Fires are rather too frequent ; and, although there is a fine volunteer fire-brigade, it would seem as if the time cannot be far distant when the Council of this most progressive place will be obliged to have a paid professional brigade. The volunteer brigade is largely recruited from the younger foreigners, and their em ployers are large-minded enough to allow them to be called away from their business, or if out all night (as frequently happens), to overlook the unfitness for work next day. But this surely cannot continue, nor is it right that it should. In one week, during my stay, there were three considerable fires, which must have been not only a very heavy tax on the energies of the brigade but also on the patience of the employers. One fire I saw was of some native buildings and a small wood-yard. The whole thing went up like matchwood ; and but for the very smart work of the firemen, with their native assistants, it must have extended very much farther. The night before, we heard the fire-call and learned that some large oil-mills were destroyed ; and next night large wood-yards in Hongkew were burnt out.

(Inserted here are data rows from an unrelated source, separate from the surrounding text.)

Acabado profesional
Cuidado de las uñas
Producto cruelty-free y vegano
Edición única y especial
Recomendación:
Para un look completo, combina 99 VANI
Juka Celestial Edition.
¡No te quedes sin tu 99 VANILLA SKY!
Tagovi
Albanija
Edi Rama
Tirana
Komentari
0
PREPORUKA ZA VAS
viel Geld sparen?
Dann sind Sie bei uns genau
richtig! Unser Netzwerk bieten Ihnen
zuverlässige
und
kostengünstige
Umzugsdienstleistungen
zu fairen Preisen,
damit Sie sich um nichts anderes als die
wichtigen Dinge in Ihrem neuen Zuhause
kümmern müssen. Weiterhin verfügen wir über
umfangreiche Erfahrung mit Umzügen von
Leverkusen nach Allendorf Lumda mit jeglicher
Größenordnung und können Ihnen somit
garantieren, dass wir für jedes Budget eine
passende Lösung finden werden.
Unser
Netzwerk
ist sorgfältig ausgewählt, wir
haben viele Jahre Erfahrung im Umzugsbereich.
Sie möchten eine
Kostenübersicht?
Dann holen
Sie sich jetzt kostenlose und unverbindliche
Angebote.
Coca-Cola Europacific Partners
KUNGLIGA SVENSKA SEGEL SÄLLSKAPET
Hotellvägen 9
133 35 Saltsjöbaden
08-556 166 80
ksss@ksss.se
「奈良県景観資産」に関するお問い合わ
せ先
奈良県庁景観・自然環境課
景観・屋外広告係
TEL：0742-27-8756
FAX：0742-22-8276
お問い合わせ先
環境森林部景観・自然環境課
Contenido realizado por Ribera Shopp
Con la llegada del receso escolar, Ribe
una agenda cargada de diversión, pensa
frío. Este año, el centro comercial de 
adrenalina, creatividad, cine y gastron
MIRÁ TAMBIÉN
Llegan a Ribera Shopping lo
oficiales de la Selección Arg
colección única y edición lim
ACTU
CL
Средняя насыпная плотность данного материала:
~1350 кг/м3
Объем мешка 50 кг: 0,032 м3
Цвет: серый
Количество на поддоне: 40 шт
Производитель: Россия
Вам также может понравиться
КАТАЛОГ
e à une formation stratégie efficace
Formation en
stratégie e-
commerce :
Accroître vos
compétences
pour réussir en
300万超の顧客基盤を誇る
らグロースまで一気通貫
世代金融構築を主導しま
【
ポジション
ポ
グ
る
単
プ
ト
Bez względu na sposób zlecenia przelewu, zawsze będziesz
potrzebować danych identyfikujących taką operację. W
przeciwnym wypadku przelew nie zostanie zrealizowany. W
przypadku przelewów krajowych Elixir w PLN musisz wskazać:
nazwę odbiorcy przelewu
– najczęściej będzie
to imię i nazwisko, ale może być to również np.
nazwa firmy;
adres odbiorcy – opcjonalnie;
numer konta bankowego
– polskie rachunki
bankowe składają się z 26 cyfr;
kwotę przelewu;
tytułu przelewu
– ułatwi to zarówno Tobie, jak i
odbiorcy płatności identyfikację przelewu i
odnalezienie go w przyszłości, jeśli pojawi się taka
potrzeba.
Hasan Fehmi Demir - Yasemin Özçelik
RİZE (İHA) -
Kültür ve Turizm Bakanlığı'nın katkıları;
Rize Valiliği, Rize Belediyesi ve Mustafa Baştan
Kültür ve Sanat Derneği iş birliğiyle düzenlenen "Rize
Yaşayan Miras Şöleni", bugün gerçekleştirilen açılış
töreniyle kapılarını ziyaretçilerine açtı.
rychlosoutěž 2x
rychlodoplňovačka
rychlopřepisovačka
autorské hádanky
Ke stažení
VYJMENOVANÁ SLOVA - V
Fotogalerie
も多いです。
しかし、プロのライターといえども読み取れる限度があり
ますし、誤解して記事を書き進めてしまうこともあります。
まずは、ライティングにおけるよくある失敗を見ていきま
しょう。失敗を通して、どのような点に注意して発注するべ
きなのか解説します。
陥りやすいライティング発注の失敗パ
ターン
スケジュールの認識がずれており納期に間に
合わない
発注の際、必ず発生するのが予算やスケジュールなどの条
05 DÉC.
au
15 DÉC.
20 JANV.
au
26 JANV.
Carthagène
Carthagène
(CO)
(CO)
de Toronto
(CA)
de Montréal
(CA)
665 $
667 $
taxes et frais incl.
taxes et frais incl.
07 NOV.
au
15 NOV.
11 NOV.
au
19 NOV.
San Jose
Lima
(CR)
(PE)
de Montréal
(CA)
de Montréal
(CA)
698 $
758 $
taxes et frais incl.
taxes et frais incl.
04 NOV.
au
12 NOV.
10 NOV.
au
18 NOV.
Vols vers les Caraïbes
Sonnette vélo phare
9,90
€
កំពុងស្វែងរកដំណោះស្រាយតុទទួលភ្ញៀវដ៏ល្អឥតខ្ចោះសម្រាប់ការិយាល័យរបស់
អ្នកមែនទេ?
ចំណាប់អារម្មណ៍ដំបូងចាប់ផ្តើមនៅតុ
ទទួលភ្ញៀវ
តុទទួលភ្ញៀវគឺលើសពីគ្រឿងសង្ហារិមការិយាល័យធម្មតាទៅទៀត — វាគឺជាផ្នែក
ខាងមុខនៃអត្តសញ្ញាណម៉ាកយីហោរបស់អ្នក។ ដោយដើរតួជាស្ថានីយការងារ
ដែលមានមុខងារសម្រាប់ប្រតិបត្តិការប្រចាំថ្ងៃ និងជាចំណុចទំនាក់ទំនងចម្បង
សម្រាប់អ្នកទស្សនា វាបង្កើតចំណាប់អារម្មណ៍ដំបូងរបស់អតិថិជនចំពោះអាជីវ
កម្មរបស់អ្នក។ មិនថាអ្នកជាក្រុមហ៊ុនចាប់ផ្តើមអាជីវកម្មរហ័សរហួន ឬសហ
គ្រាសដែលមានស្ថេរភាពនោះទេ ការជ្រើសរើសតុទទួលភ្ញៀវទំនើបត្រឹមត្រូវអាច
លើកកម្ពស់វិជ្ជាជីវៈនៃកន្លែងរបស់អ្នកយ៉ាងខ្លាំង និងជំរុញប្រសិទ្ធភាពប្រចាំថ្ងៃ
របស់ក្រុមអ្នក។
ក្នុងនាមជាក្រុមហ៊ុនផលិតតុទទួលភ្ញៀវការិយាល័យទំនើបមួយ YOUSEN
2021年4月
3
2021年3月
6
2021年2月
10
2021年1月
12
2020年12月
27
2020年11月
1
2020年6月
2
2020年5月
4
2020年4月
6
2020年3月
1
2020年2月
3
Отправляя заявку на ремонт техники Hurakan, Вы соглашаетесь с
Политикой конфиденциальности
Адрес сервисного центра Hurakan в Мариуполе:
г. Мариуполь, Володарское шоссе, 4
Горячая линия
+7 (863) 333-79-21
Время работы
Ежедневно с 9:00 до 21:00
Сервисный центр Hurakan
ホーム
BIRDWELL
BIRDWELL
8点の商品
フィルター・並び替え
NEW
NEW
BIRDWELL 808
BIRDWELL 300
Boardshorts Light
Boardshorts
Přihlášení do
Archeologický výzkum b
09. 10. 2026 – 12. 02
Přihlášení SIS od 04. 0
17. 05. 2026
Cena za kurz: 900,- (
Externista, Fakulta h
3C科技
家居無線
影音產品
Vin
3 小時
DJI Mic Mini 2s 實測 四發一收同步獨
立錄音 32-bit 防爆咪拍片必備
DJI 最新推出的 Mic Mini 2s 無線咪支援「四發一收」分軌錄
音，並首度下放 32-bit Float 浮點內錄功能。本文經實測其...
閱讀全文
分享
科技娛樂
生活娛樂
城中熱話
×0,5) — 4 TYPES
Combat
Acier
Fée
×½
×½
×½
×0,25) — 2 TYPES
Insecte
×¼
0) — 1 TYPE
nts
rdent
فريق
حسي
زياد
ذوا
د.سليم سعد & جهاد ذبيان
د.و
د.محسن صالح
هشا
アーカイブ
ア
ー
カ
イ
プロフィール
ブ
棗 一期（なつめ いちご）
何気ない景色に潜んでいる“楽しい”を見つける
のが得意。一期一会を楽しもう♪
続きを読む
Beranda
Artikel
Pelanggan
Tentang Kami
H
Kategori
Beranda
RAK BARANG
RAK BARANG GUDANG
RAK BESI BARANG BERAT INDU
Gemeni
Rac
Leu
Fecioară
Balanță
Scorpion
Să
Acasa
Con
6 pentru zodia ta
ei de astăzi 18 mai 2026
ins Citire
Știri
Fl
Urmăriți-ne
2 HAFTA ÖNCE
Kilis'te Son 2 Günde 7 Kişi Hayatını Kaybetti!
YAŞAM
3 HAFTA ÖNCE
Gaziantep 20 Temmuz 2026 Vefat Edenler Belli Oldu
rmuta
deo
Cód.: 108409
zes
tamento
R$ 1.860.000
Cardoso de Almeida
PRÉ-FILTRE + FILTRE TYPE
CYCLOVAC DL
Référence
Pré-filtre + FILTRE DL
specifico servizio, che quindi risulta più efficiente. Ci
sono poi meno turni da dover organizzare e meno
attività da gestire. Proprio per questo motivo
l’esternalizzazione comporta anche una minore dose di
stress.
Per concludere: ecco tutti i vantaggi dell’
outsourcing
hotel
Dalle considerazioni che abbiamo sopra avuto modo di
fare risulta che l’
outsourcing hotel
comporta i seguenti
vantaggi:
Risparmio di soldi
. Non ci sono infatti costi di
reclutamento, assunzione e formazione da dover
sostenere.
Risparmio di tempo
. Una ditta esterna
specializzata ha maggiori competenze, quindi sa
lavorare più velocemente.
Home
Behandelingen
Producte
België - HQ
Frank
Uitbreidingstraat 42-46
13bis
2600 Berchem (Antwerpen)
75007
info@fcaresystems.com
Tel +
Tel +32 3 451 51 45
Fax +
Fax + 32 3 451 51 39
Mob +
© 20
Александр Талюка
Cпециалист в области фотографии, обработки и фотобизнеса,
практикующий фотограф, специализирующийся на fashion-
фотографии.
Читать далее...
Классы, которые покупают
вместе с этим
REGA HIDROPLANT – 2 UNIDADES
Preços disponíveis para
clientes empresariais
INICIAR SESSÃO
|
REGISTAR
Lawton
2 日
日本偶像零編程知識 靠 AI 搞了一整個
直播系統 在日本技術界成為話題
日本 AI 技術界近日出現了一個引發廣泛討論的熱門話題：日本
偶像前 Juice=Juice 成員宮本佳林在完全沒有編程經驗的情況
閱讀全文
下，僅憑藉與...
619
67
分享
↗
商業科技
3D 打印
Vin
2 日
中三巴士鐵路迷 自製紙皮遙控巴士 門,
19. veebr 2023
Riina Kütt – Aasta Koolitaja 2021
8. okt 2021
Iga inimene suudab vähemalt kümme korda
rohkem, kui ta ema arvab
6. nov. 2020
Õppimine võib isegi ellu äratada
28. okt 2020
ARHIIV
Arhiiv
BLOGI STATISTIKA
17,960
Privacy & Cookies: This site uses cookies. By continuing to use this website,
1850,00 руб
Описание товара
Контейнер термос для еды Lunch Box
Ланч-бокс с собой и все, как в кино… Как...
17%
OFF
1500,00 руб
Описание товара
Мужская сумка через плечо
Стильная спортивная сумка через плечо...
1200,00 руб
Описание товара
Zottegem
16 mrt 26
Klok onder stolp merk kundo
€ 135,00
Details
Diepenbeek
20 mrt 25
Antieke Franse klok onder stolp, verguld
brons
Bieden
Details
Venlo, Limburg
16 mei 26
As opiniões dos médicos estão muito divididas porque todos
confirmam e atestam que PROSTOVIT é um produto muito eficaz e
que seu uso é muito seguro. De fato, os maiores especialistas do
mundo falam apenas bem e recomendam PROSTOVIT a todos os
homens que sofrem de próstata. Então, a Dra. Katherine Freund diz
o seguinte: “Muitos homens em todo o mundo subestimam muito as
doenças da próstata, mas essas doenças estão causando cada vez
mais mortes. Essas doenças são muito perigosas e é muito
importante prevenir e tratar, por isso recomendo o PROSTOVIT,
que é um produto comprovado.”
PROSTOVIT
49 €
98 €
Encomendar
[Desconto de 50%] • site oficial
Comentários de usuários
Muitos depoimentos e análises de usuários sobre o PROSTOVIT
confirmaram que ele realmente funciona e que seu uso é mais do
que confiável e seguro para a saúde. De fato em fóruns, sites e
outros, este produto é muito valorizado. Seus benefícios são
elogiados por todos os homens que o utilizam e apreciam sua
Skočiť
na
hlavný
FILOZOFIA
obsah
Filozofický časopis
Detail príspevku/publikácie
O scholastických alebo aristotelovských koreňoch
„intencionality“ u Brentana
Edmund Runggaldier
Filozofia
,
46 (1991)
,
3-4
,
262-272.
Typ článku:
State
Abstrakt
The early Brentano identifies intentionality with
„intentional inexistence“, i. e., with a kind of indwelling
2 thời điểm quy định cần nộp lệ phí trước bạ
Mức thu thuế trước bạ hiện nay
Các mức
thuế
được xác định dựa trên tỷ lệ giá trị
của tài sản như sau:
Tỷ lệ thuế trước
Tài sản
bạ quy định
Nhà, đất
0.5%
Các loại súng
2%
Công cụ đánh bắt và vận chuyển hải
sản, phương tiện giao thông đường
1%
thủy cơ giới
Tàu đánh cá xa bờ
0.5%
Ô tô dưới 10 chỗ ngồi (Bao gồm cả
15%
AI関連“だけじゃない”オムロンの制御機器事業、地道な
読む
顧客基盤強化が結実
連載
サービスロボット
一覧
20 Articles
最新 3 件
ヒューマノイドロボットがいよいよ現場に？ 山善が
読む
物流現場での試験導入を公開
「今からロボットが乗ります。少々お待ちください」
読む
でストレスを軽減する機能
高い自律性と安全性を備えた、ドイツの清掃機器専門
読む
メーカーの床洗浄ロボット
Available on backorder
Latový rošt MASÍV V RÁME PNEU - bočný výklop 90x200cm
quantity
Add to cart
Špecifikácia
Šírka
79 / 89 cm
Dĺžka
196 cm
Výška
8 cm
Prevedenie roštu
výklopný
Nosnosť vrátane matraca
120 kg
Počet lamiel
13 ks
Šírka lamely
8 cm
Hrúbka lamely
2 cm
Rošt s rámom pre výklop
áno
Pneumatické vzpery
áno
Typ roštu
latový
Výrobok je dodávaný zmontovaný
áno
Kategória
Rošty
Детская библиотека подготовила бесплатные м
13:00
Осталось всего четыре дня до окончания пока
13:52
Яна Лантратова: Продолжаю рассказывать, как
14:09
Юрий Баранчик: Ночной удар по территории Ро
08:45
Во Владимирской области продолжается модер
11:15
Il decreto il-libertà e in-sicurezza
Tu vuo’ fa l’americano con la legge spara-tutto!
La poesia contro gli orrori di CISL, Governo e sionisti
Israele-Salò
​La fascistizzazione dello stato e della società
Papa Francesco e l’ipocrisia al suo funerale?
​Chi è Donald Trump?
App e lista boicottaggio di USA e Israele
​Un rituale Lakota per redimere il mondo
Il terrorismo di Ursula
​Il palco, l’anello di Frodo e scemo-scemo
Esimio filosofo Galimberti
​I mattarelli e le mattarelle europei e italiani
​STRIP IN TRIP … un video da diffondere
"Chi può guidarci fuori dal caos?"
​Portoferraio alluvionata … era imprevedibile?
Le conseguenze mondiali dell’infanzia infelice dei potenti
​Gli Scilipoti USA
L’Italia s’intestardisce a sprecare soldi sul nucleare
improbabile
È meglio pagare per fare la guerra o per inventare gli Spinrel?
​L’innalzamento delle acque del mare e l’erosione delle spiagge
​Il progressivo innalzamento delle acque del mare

The variations of climate are about the same, I fancy, as ours. I arrived in Shanghai early in April, to find it cold and wet, and that kind of weather prevailed throughout that month. On one occasion there was a great hailstorm. I was driving with my brother at the time, in a victoria, and so large were the hailstones that we were glad to hold the leather apron up in front to protect ourselves. When it ceased, we saw the small Chinese children running to collect handfuls of the stones, which were as large as hazel-nuts and did con siderable damage, breaking windows, &c. In May the weather improved and got warmer, and by the end of the month it was hot, but not unpleasantly. At this time I set off on my house-boat trip.